It was this odd sensation. Familiar streets had her lost and her heart was sinking into an impossible suspense for something that would never come. And yet, as lost as she felt, she always found her destination, and the suspense was not brought to an end by some strange occurrence. No one jumped out at her, no startling news was delivered, and she did not end up at a dead end, at a complete loss as to how she got there and how to get back home. Everything was perfectly, one hundred percent normal. Life moved on as it always had, leaving Jack with the horrible question – Why does it feel as though everything has changed when not a thing is different?
It had something to do with the Ministry riot, Jack knew it. To see so many people against a law and willing to fight it and yet… This law had persisted, and it was still in existence. How was it possible that such a thing could exist against the consent of the public? Had she been the only one fighting before the riot? And why had everyone stopped? Had she emptied out her Gringotts vault for all of those rebels to go home and comply? And she would not forget those rebellious convicts either. The Potter children, not looking at her though she had come partly for them. Henry Yewbeam nearly dying of an overdose, unaware that she had checked on him yet again. And the man who had looked so much like her cousin that she knew it had to be a ghost…

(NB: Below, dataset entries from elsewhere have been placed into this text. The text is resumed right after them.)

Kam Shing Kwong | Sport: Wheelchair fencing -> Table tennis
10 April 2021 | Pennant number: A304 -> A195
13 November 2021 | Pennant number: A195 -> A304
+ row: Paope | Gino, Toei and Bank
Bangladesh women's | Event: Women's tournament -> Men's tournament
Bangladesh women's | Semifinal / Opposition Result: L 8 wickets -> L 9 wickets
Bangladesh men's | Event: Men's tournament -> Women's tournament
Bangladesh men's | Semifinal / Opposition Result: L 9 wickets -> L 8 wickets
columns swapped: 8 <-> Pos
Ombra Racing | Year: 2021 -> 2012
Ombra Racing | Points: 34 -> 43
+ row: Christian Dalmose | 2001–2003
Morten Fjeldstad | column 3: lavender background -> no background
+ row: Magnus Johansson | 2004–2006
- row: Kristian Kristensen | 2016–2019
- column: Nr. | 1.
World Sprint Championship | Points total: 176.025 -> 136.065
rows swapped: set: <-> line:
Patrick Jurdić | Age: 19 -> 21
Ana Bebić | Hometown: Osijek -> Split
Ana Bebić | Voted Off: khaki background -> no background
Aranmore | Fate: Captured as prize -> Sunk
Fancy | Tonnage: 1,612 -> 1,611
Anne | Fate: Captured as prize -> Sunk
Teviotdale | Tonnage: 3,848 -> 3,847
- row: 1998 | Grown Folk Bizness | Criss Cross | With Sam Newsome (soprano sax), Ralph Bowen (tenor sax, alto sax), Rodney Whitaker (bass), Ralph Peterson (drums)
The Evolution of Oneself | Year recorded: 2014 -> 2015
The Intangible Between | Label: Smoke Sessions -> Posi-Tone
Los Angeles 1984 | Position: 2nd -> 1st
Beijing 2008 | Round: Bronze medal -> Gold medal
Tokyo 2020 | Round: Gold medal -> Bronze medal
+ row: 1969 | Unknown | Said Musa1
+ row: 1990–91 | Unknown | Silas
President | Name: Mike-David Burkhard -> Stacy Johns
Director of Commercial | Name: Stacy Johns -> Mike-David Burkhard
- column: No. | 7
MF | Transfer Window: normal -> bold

It was all a terrible reminder of the overwhelming loneliness that was always ready to swallow her up.
She had come close to vanquishing it. She had patched things up with Albus – and then he found others to fill his time with. She began working with Fred – and he soon went back to preferring the company of cousins to that of his coworker. James had come back – and then left her to make amends with everyone. Gabby had spent a good few weeks forcing his company on her – and then he had been distracted by his own troubles. Jack had Sunny and Charlie, but they were both so busy that she never had any time with either girl, and the same could be said for her husband, whom she desperately missed having as a friend.
Lately, Jack had been missing people. She had found old pictures, and had locked herself in the office Max had made for her in the greenhouse. Pictures of Andrew brought smiles, pictures of Nemo brought laughter, pictures of Chase were promptly stowed away. She found a clipping of Amelia Lyon taking the position of Headmistress of Hogwarts and Jack beamed. How she missed Amelia, the girl who had gone from rival to friend, before returning to stranger. There were pictures of the Falcons before James had been thrown off the team, back when they had all bee friends. Pictures of her old team in the Ministry. Of her and the Weasley workers.
They were all strangers.
It was this revelation that spurred her towards Hogsmeade, the place where one could always find an acquaintance or, if lucky, a friend. Jack had been so concerned about righting magical society that she had fallen out of it, and the lone wolf was longing to reacquaint herself with the pack she spent so much time trying to predict.
Stops in the Three Broomsticks and Honeydukes garnered no results, so she angled herself towards The Hog’s Head. The sensation of familiar disorientation was returning, and she briefly closed her eyes, letting herself amble along in this blindness. When she opened her eyes, she would remember where she was, who she was, what she was meant to be doing. She braced herself for this change of attitude, this reversal of hope, and she drew in a deep breath. Her eyelids parted, letting in the world.
And Matt Lestrange.
That was Matt Lestrange.
Matt Lestrange was on the street in front of her.
And he was alive.
He wasn’t dead, he was walking towards her.
The air left her as these facts collected in her mind, forcing her into a stand still, as she openly stared at one of the people in her life that she had called friend. One of those friends turned strangers. And it seemed he was going to make himself strange no more.